**Exercise aim:**
Copy the BERT passage below word for word, beginning at the words "For the problem" and stopping after "in Figure 1.".

**Document passage:**
Devlin, et al. in 2018 used transfer learning to create Bidirectional Encoder Representations from Transformer (BERT) [8]. Transfer learning enables a model trained on one dataset to be used for a specific downstream task involving a different dataset. It is based on the Transformer architecture, although it only employs the Transformer encoder. BERT training is divided into two stages: Pre-training and Fine-Tuning
During the Pre-Training Phase, BERT builds natural language understanding through unsupervised learning utilizing Masked Language Modeling (MLM) and Next Sentence Prediction (NSP). MLM is an unsupervised task in which a random word in a sentence is masked and the model predicts the probability distribution over output words. BERT employs a deep bidirectional model for language modeling rather than just left-to-right or concatenating two model outputs. In the case of NSP, given a pair of sentences A and B, if B follows A, it is labelled as IsNext; otherwise, it is labelled as NotNext. BERT is trained on the massive Wikipedia and BookCorpus.
During the Fine-Tuning Phase, BERT is trained on task-specific labelled datasets such as sentiment classification or questionanswering datasets. During this step, the pre-trained model is trained from start to finish again, and all parameters are finetuned for the specific task. This is a pretty low-cost and less time-consuming activity.
For the problem at the hand, BERT base model with total of 110M parameters was used. Fine-tuning was done using labelled DGA dataset as shown in Figure 1.
For the experimental investigation, real-world domain names generated by domain generation algorithms were utilized [9]. The dataset contained 110,000 genuine domain names as well as about 10000 domain names created by various DGAs. The dataset was divided into two parts: training and testing, with a 70:30 mix of randomly selected samples. Character level encoding was used to encode the entire dataset. The task was divided into two parts: DGA detection and DGA classification.
Figure 1: Fine Tuning of Pre-Trained BERT Model Using Labelled Dataset
In the detection task the objective is to design a classifier to detect whether a domain name is legitimate or malicious successfully. Starting with simple DNN architecture other architectures were designed and tested. Results from these experiments are summarized in Table 1 BERT was proven to be the best performing model, with a precision, recall, and accuracy score of 0.99. The proposed BERT model improves on recent findings published by Yang et al. and Fangali et al. by more than 9 points in absolute terms [5,6].

**Data excerpts:**
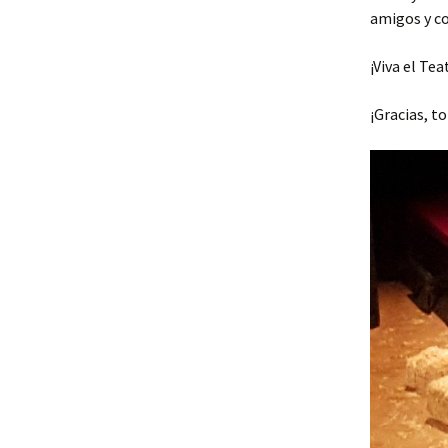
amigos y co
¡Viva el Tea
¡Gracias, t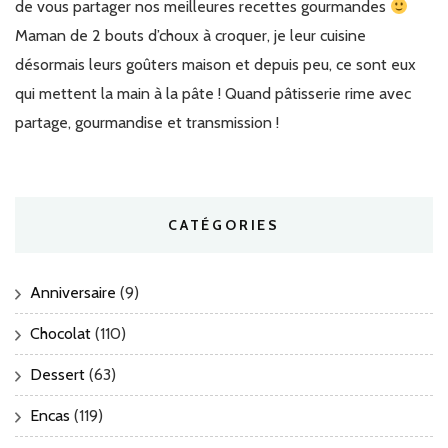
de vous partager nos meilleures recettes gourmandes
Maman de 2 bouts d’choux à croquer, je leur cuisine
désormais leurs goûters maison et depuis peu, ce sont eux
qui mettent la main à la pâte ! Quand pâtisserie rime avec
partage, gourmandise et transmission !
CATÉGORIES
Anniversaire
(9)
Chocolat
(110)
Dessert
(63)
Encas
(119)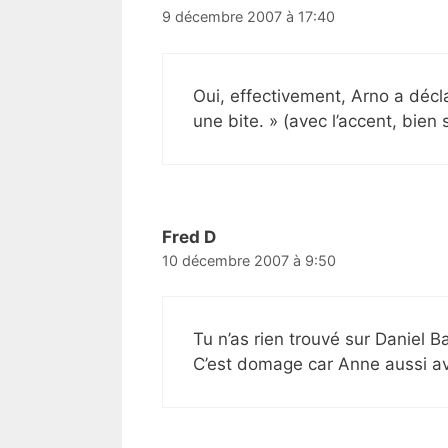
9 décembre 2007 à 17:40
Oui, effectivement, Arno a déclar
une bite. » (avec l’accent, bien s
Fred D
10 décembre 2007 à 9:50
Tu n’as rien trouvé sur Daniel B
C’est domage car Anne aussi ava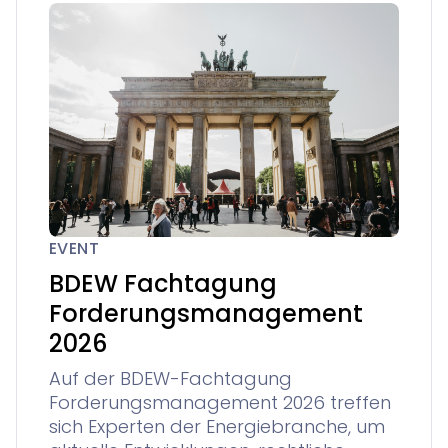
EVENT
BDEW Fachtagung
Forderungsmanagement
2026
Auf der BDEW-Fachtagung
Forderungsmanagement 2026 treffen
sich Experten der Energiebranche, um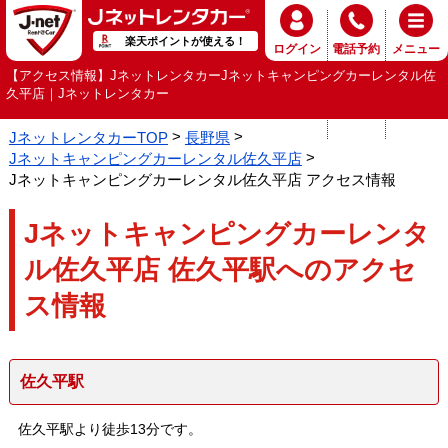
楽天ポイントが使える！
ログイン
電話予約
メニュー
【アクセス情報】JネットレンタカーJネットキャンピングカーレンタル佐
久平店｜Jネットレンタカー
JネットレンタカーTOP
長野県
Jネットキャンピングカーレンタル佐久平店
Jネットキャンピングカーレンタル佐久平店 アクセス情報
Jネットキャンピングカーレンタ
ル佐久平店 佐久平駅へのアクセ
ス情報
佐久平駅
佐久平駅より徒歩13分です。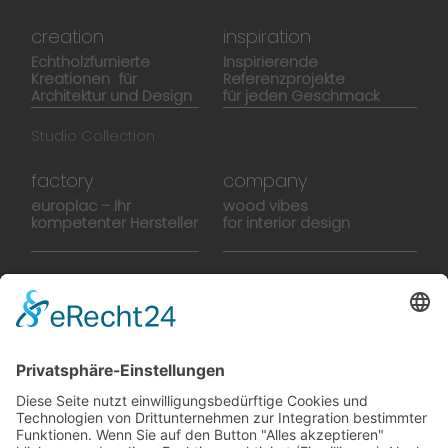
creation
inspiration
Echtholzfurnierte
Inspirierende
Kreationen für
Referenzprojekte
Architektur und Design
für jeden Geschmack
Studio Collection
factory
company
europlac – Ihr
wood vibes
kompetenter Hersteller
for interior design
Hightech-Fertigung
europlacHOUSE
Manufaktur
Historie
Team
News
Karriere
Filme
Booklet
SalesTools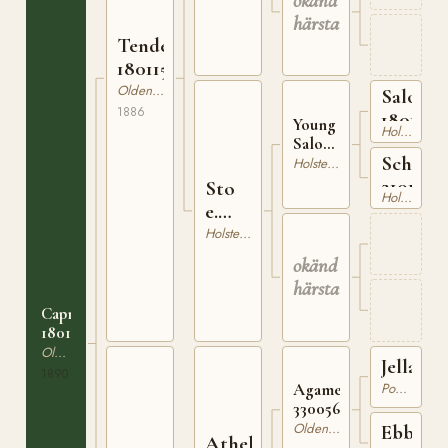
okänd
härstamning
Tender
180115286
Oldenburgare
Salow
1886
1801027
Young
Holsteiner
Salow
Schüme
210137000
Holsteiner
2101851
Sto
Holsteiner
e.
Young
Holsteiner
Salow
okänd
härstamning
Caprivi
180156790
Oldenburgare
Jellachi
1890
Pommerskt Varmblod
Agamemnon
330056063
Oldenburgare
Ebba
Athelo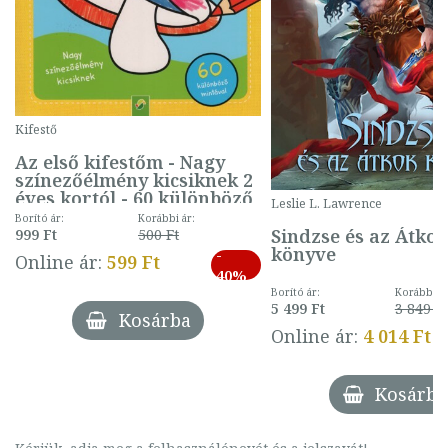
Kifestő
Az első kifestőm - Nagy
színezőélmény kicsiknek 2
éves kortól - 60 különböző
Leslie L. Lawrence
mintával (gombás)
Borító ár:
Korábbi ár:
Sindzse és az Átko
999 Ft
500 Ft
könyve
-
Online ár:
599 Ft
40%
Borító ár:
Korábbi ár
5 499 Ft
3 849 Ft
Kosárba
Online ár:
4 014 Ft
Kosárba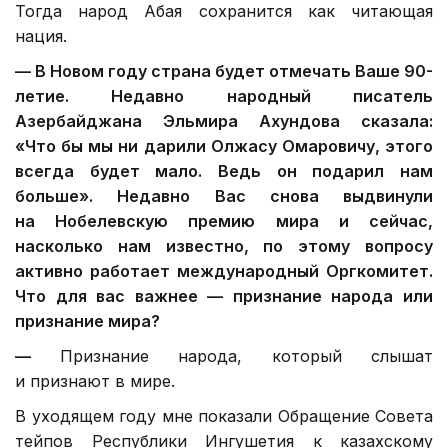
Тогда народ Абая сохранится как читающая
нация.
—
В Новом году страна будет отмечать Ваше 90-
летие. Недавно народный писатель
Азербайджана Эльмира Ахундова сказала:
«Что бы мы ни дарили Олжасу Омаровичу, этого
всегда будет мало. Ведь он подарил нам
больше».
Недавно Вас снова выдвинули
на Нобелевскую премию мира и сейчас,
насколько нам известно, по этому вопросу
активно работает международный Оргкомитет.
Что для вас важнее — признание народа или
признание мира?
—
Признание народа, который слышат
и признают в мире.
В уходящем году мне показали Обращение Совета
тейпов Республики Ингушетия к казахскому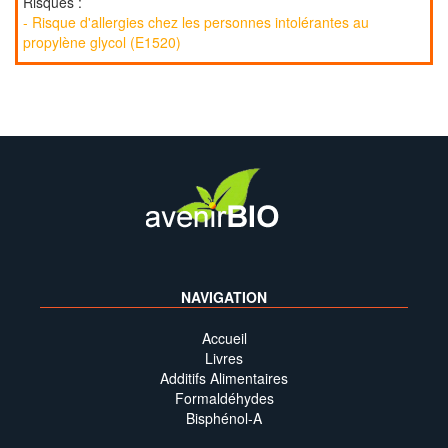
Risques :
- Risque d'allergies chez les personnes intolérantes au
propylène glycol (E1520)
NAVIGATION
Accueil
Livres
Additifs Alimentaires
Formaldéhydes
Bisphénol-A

**Answer:**
For the problem at the hand, BERT base model with total of 110M parameters was used. Fine-tuning was done using labelled DGA dataset as shown in Figure 1.